Mas isto não é o que é um líder. Especialmente quando se trata de construir um negócio.

A liderança realmente não tem nada a ver com o título que você possui.

No momento em que você inicia sua própria empresa, com funcionários, despesas gerais e fluxo de caixa para gerenciar, e as vidas das pessoas dependentes de você dependem diretamente de sua capacidade de fornecer para a empresa o seu melhor. De repente você percebe quantos “empresários” estão lá. Eles querem se chamar CEO mais do que realmente querem construir uma empresa trabalhadora. Eles querem falar sobre aumentar grandes quantidades de dinheiro ao invés de questionar como conseguir o mesmo resultado por conta própria. Eles querem ser vistos como um líder em vez de dominar a única coisa que realmente faz um líder um verdadeiro líder:

 

Flexibilidade.

 

A verdadeira liderança é a capacidade de se comunicar e alcançar efetivamente todas e cada pessoa com quem você trabalha, da maneira que funciona melhor para cada uma delas

É a capacidade de ser flexível.

Quando todos os outros estão estressados, você está calmo.

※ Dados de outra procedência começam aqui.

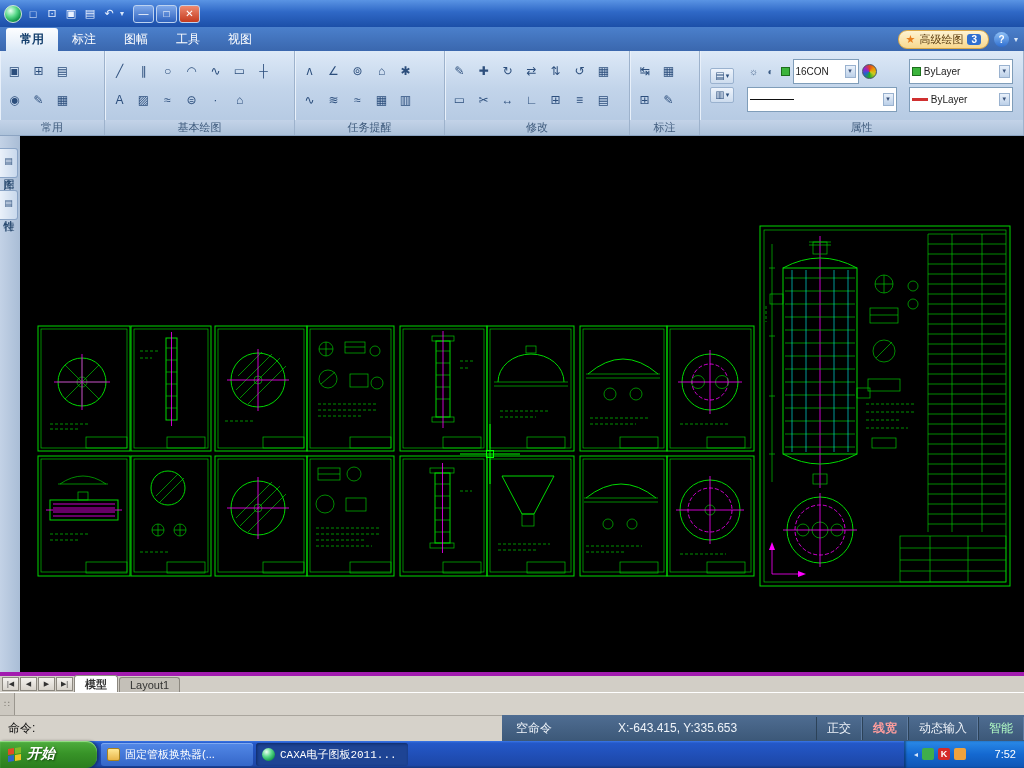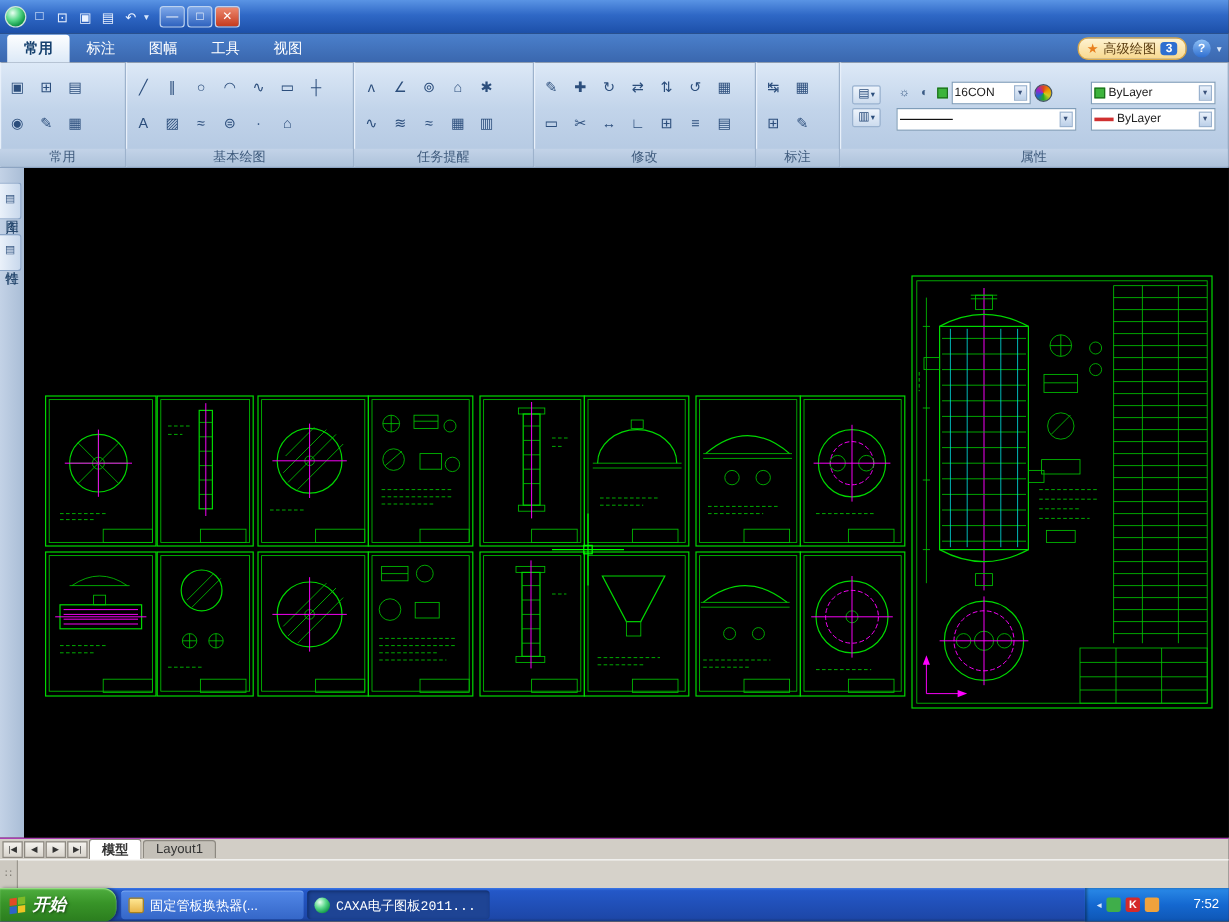"16CON" .pselect { height: 19px -> 25px }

Quando todos os outros estão fora do gás, você injeta mais combustível.

Quando todos os outros não sabem o que fazer a seguir, vocês lideram pelo exemplo.

Quando alguém tem um problema, você trabalha e ouve a pessoa em um nível pessoal.

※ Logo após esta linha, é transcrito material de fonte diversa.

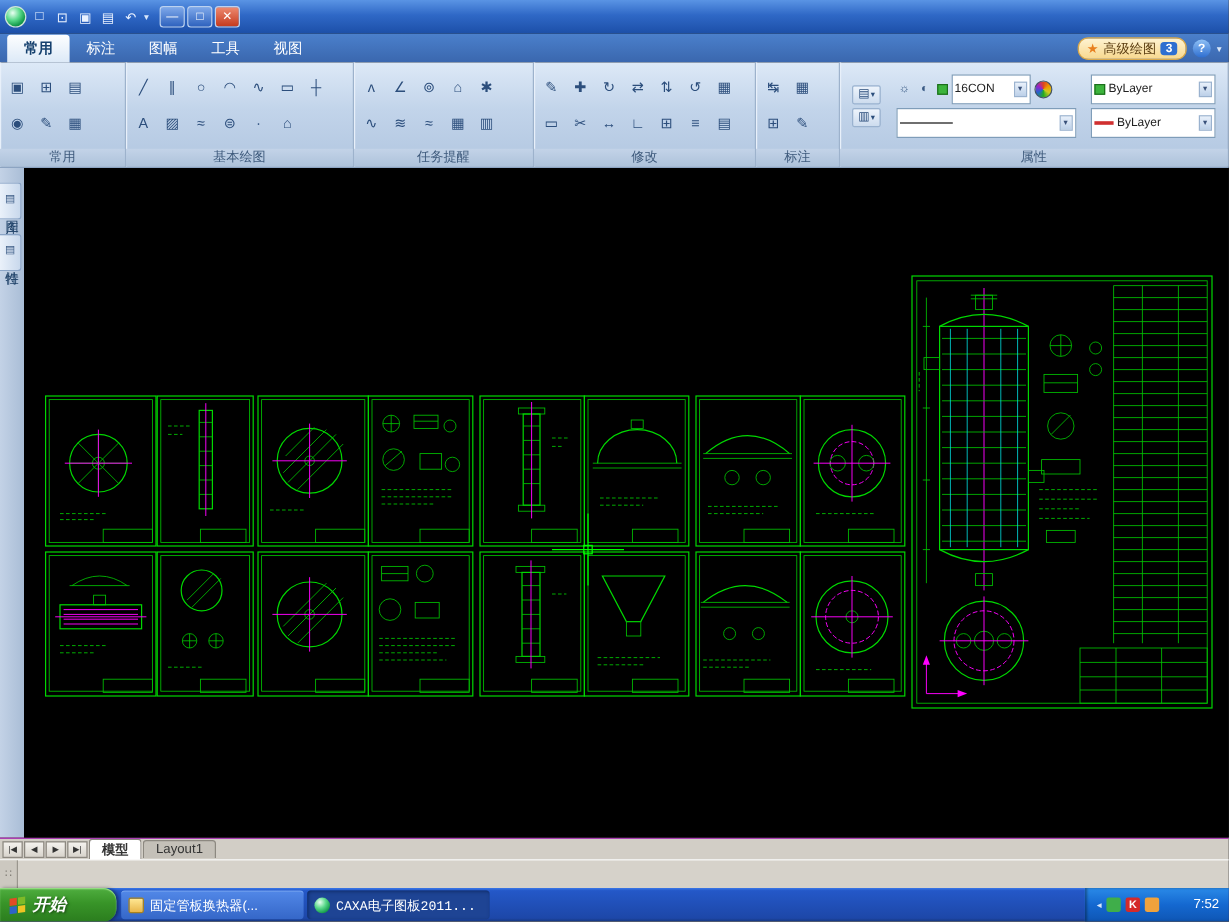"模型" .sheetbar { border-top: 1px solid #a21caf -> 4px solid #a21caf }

É aí que a maioria dos líderes falha, e vemos isso acontecer todos os dias. No momento em que alguém se move em uma posição de liderança, a pessoa acredita que todos os outros devem acomodar suas necessidades – quando na verdade é o contrário.

Como líder, depende de você se colocar em segundo lugar e operar de forma a que os outros se sintam à vontade, se sintam entendidos e trabalhem da maneira que é melhor para eles – mesmo que não seja assim como você opera.

Deixe-me dar-lhe um exemplo:

Algumas pessoas são extremistas. Outros exigem um empurrão na direção certa. Algumas pessoas respondem bem às duras críticas e, na verdade, prosperam ao serem informadas de todas as coisas que estão fazendo de errado. Outras pessoas precisam de reforço muito mais positivo, e devem ter o espaço para chegar a essas conclusões por conta própria.

Onde os líderes autoproclamados falham, é onde devemos pensar, principalmente na forma em que eles operam. Eles esquecem que “diferente” não significa necessariamente “errado”, e o que os motiva não é o que vai motivar os outros.

A liderança, então, é a arte da flexibilidade. É poder se ajustar e se comunicar de diferentes maneiras, específicas para cada pessoa. Não quero dizer ser “tudo para todos”. Eu só quero dizer ter uma autoconsciência suficiente para saber o que vai render a melhor resposta de cada pessoa – e depois ter a paciência de executar com esse comportamento em mente.

É por isso que a liderança é tão difícil

O que torna essa mentalidade tão difícil é que, em todas as capacidades, pede que você, como líder, se ponha o último.

É uma remoção do ego. Você não pode simplesmente se livrar da impaciência, ou ficar chateado porque outras pessoas não estão trabalhando da maneira que você quer que elas funcionem. Você não pode mostrar sua frustração – mesmo que todos os outros sejam. Você não pode sentar e reclamar quando os tempos ficam difíceis. Você deve ser a força positiva que muda a maré.

Você, como líder, tem que dar um passo atrás em suas reações impulsivas e emocionais e, em vez disso, operar a partir de um lugar de entendimento calmo. E essa é uma habilidade que não é ensinada na escola ou nos clubes pós-escola, nem mesmo nas equipes esportivas.